* PROBLEM DETAILS: Restate the data below word for word, keeping each line intact.

TASK MATERIAL Block Start

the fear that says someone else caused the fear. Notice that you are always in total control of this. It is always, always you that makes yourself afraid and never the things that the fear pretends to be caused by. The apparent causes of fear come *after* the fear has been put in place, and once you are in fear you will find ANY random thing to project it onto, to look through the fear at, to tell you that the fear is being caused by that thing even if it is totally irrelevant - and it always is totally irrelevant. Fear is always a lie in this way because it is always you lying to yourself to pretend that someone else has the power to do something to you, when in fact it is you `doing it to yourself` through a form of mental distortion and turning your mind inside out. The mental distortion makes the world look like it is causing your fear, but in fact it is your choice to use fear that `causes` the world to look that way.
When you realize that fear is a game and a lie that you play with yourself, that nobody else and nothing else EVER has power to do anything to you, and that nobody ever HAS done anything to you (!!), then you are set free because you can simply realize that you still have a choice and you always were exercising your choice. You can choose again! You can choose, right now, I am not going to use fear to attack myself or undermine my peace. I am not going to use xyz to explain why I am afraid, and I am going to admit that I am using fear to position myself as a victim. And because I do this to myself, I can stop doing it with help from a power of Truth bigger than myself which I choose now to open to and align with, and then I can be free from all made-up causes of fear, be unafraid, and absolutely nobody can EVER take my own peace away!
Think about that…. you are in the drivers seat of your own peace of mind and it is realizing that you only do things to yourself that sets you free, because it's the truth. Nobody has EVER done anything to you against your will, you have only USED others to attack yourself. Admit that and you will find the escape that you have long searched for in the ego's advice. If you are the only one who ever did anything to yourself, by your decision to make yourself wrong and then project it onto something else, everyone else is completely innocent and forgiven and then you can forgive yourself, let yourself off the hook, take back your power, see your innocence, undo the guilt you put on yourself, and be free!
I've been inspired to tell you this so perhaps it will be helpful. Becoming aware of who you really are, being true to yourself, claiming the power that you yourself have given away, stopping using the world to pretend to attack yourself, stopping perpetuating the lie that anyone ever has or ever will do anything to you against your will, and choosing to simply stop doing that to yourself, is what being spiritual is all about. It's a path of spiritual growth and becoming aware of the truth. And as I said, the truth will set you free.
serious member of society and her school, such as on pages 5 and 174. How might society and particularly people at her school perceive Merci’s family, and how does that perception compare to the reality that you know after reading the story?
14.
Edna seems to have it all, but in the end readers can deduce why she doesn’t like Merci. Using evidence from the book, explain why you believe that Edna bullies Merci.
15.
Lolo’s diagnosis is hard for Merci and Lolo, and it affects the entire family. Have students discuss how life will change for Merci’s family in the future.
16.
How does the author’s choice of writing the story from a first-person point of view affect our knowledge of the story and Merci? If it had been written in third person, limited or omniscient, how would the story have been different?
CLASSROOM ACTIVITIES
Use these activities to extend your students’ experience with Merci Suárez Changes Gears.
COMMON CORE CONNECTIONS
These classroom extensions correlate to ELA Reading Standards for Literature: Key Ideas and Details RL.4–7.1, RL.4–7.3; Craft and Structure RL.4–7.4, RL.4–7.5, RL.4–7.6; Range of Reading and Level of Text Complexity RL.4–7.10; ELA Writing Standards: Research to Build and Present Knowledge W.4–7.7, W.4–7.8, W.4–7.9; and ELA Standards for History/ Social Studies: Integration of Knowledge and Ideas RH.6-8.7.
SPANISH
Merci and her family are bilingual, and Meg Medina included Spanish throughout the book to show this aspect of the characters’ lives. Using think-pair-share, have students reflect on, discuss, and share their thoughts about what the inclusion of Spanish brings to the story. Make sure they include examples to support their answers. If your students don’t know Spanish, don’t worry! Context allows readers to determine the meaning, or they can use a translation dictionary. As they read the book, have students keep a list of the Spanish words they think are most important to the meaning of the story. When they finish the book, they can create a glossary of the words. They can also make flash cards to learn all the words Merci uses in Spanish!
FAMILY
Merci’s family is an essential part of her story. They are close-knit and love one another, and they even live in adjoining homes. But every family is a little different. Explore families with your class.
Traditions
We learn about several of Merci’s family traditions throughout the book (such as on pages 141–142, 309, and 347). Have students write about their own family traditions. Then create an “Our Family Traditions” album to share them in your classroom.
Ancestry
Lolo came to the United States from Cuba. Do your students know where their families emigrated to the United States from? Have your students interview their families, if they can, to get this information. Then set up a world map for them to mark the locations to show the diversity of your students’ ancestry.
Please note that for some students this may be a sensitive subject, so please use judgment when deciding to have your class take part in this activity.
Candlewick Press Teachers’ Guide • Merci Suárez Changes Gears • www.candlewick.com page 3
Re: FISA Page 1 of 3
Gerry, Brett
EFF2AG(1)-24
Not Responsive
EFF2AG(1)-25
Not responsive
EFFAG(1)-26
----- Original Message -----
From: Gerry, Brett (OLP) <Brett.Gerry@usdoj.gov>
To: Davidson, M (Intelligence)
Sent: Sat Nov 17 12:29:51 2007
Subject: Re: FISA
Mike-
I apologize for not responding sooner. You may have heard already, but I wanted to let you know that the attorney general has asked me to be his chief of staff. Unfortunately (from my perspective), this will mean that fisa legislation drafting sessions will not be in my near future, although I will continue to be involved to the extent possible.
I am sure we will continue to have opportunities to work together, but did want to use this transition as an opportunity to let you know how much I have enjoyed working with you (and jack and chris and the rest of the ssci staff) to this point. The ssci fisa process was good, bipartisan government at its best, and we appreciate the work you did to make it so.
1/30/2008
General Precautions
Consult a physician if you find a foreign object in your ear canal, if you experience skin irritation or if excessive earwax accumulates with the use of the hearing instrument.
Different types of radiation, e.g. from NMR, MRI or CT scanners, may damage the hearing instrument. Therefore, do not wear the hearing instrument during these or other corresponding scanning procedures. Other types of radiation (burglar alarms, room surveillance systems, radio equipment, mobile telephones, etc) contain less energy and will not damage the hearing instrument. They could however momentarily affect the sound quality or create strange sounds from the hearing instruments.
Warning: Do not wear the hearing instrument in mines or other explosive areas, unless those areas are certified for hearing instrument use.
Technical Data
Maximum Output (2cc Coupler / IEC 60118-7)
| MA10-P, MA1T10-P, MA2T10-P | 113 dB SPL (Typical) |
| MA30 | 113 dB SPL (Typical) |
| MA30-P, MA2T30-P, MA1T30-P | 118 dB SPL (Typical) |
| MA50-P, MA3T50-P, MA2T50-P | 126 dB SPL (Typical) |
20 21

TASK MATERIAL Block End

* SOLUTION TO THIS TASK:
the fear that says someone else caused the fear. Notice that you are always in total control of this. It is always, always you that makes yourself afraid and never the things that the fear pretends to be caused by. The apparent causes of fear come *after* the fear has been put in place, and once you are in fear you will find ANY random thing to project it onto, to look through the fear at, to tell you that the fear is being caused by that thing even if it is totally irrelevant - and it always is totally irrelevant. Fear is always a lie in this way because it is always you lying to yourself to pretend that someone else has the power to do something to you, when in fact it is you `doing it to yourself` through a form of mental distortion and turning your mind inside out. The mental distortion makes the world look like it is causing your fear, but in fact it is your choice to use fear that `causes` the world to look that way.
When you realize that fear is a game and a lie that you play with yourself, that nobody else and nothing else EVER has power to do anything to you, and that nobody ever HAS done anything to you (!!), then you are set free because you can simply realize that you still have a choice and you always were exercising your choice. You can choose again! You can choose, right now, I am not going to use fear to attack myself or undermine my peace. I am not going to use xyz to explain why I am afraid, and I am going to admit that I am using fear to position myself as a victim. And because I do this to myself, I can stop doing it with help from a power of Truth bigger than myself which I choose now to open to and align with, and then I can be free from all made-up causes of fear, be unafraid, and absolutely nobody can EVER take my own peace away!
Think about that…. you are in the drivers seat of your own peace of mind and it is realizing that you only do things to yourself that sets you free, because it's the truth. Nobody has EVER done anything to you against your will, you have only USED others to attack yourself. Admit that and you will find the escape that you have long searched for in the ego's advice. If you are the only one who ever did anything to yourself, by your decision to make yourself wrong and then project it onto something else, everyone else is completely innocent and forgiven and then you can forgive yourself, let yourself off the hook, take back your power, see your innocence, undo the guilt you put on yourself, and be free!
I've been inspired to tell you this so perhaps it will be helpful. Becoming aware of who you really are, being true to yourself, claiming the power that you yourself have given away, stopping using the world to pretend to attack yourself, stopping perpetuating the lie that anyone ever has or ever will do anything to you against your will, and choosing to simply stop doing that to yourself, is what being spiritual is all about. It's a path of spiritual growth and becoming aware of the truth. And as I said, the truth will set you free.
serious member of society and her school, such as on pages 5 and 174. How might society and particularly people at her school perceive Merci’s family, and how does that perception compare to the reality that you know after reading the story?
14.
Edna seems to have it all, but in the end readers can deduce why she doesn’t like Merci. Using evidence from the book, explain why you believe that Edna bullies Merci.
15.
Lolo’s diagnosis is hard for Merci and Lolo, and it affects the entire family. Have students discuss how life will change for Merci’s family in the future.
16.
How does the author’s choice of writing the story from a first-person point of view affect our knowledge of the story and Merci? If it had been written in third person, limited or omniscient, how would the story have been different?
CLASSROOM ACTIVITIES
Use these activities to extend your students’ experience with Merci Suárez Changes Gears.
COMMON CORE CONNECTIONS
These classroom extensions correlate to ELA Reading Standards for Literature: Key Ideas and Details RL.4–7.1, RL.4–7.3; Craft and Structure RL.4–7.4, RL.4–7.5, RL.4–7.6; Range of Reading and Level of Text Complexity RL.4–7.10; ELA Writing Standards: Research to Build and Present Knowledge W.4–7.7, W.4–7.8, W.4–7.9; and ELA Standards for History/ Social Studies: Integration of Knowledge and Ideas RH.6-8.7.
SPANISH
Merci and her family are bilingual, and Meg Medina included Spanish throughout the book to show this aspect of the characters’ lives. Using think-pair-share, have students reflect on, discuss, and share their thoughts about what the inclusion of Spanish brings to the story. Make sure they include examples to support their answers. If your students don’t know Spanish, don’t worry! Context allows readers to determine the meaning, or they can use a translation dictionary. As they read the book, have students keep a list of the Spanish words they think are most important to the meaning of the story. When they finish the book, they can create a glossary of the words. They can also make flash cards to learn all the words Merci uses in Spanish!
FAMILY
Merci’s family is an essential part of her story. They are close-knit and love one another, and they even live in adjoining homes. But every family is a little different. Explore families with your class.
Traditions
We learn about several of Merci’s family traditions throughout the book (such as on pages 141–142, 309, and 347). Have students write about their own family traditions. Then create an “Our Family Traditions” album to share them in your classroom.
Ancestry
Lolo came to the United States from Cuba. Do your students know where their families emigrated to the United States from? Have your students interview their families, if they can, to get this information. Then set up a world map for them to mark the locations to show the diversity of your students’ ancestry.
Please note that for some students this may be a sensitive subject, so please use judgment when deciding to have your class take part in this activity.
Candlewick Press Teachers’ Guide • Merci Suárez Changes Gears • www.candlewick.com page 3
Re: FISA Page 1 of 3
Gerry, Brett
EFF2AG(1)-24
Not Responsive
EFF2AG(1)-25
Not responsive
EFFAG(1)-26
----- Original Message -----
From: Gerry, Brett (OLP) <Brett.Gerry@usdoj.gov>
To: Davidson, M (Intelligence)
Sent: Sat Nov 17 12:29:51 2007
Subject: Re: FISA
Mike-
I apologize for not responding sooner. You may have heard already, but I wanted to let you know that the attorney general has asked me to be his chief of staff. Unfortunately (from my perspective), this will mean that fisa legislation drafting sessions will not be in my near future, although I will continue to be involved to the extent possible.
I am sure we will continue to have opportunities to work together, but did want to use this transition as an opportunity to let you know how much I have enjoyed working with you (and jack and chris and the rest of the ssci staff) to this point. The ssci fisa process was good, bipartisan government at its best, and we appreciate the work you did to make it so.
1/30/2008
General Precautions
Consult a physician if you find a foreign object in your ear canal, if you experience skin irritation or if excessive earwax accumulates with the use of the hearing instrument.
Different types of radiation, e.g. from NMR, MRI or CT scanners, may damage the hearing instrument. Therefore, do not wear the hearing instrument during these or other corresponding scanning procedures. Other types of radiation (burglar alarms, room surveillance systems, radio equipment, mobile telephones, etc) contain less energy and will not damage the hearing instrument. They could however momentarily affect the sound quality or create strange sounds from the hearing instruments.
Warning: Do not wear the hearing instrument in mines or other explosive areas, unless those areas are certified for hearing instrument use.
Technical Data
Maximum Output (2cc Coupler / IEC 60118-7)
| MA10-P, MA1T10-P, MA2T10-P | 113 dB SPL (Typical) |
| MA30 | 113 dB SPL (Typical) |
| MA30-P, MA2T30-P, MA1T30-P | 118 dB SPL (Typical) |
| MA50-P, MA3T50-P, MA2T50-P | 126 dB SPL (Typical) |
20 21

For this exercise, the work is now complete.